Letter: Archaic mindset plagues Catholic Church
Roger Marolt offered a “defense” of the Roman Catholic Church, on many matters (“Defending the Catholic Church,” commentary, Sept. 19, The Aspen Times).
But the defense was weak or lacking on many an account.
He started with the current issue of child abuse and legitimately noted similar offenses by others, from Boy Scout leaders to law enforcement officers to teachers.
But he neglected to point out that only the church was actively engaged in broad collusion to hide these offenses and to protect the offenders, where other organizations did not behave that way.
Police officers were not simply reprimanded and sent to another precinct; they were fired and prosecuted, as were teachers and others. Not so with the priests, however few they might have been. The bishops simply moved them to another parish, where they continued their horrific behavior. And in Boston, where the scandal erupted, the presiding cardinal who oversaw such evasion was moved out of the country (to a cushy job in Rome, where he is protected from the prospect of being arrested or even questioned by civil authorities for his behavior in harboring such offenders.)
Marolt misses the essential point of the church holding itself, through its hierarchy, above the civil law — to say nothing of the astonishing hypocrisy of that same hierarchy then deeming to dictate moral standards to the rest of the world! He suggests that pedophilia is now being “vigorously addressed” within the church, but he doesn’t seem to accept that this was hardly the result of some moral awakening (“Oh, pedophilia is a bad thing — who knew?”) and rather the result of multimillion-dollar lawsuits impacting church coffers.
Defense was offered, as well, on church positions on other social issues such as contraception and marriage. But he failed to more broadly note the continued relegation of women to the position of being lesser individuals within the church. There is no theological basis for prohibiting women from the priesthood (and also no theological basis for prohibiting priests to be married); these are simply “rules” concocted, mostly in the Middle Ages, for various political and economic reasons. Yet today, in some dioceses, women are not even allowed to be altar girls or to preach from the pulpit in any capacity. The church remains an exclusively male-dominated structure with the resultant male-dominated view of social issues impacting women’s rights.

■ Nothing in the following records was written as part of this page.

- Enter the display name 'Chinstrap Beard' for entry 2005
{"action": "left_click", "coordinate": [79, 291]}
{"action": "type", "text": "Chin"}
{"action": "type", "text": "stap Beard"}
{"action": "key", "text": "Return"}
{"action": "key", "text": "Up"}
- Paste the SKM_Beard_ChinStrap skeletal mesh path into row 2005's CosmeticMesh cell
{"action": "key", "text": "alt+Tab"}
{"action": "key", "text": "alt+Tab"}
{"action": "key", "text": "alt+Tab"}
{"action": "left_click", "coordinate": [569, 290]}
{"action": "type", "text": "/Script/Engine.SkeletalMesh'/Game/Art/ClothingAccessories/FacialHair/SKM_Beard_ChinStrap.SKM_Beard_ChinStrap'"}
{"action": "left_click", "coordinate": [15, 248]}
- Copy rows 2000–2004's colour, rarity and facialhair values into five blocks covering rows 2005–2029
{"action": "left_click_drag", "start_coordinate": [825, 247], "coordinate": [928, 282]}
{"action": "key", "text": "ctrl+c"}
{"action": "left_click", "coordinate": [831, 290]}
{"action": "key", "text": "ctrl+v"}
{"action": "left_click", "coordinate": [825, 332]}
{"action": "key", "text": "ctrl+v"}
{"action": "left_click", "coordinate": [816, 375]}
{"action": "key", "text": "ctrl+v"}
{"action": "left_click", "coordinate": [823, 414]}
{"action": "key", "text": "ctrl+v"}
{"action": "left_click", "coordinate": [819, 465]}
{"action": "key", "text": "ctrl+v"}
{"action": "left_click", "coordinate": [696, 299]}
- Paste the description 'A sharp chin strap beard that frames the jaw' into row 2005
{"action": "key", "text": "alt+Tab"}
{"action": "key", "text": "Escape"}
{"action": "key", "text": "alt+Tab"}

In sum, the church is running about 300 years behind the rest of Western culture. Pius IX opposed Garibaldi and the nationalist forces seeking to unify Italy. Louisiana bishops supported slavery in the run-up to the Civil War. Leo XIII, in the late 19th century, famously stated that “the church is a society of unequals, some to command and some to obey. The former are the clergy, and the latter the laity.”
Marolt seems to still support that view.
If the church is to offer solace and comfort, and to offer moral guidance in a complex world, then it needs to join that world in order to be relevant.
Perhaps Pope Francis will advance that change, as it otherwise still looks like a medieval church structure, with medieval behavior, to the rest of us.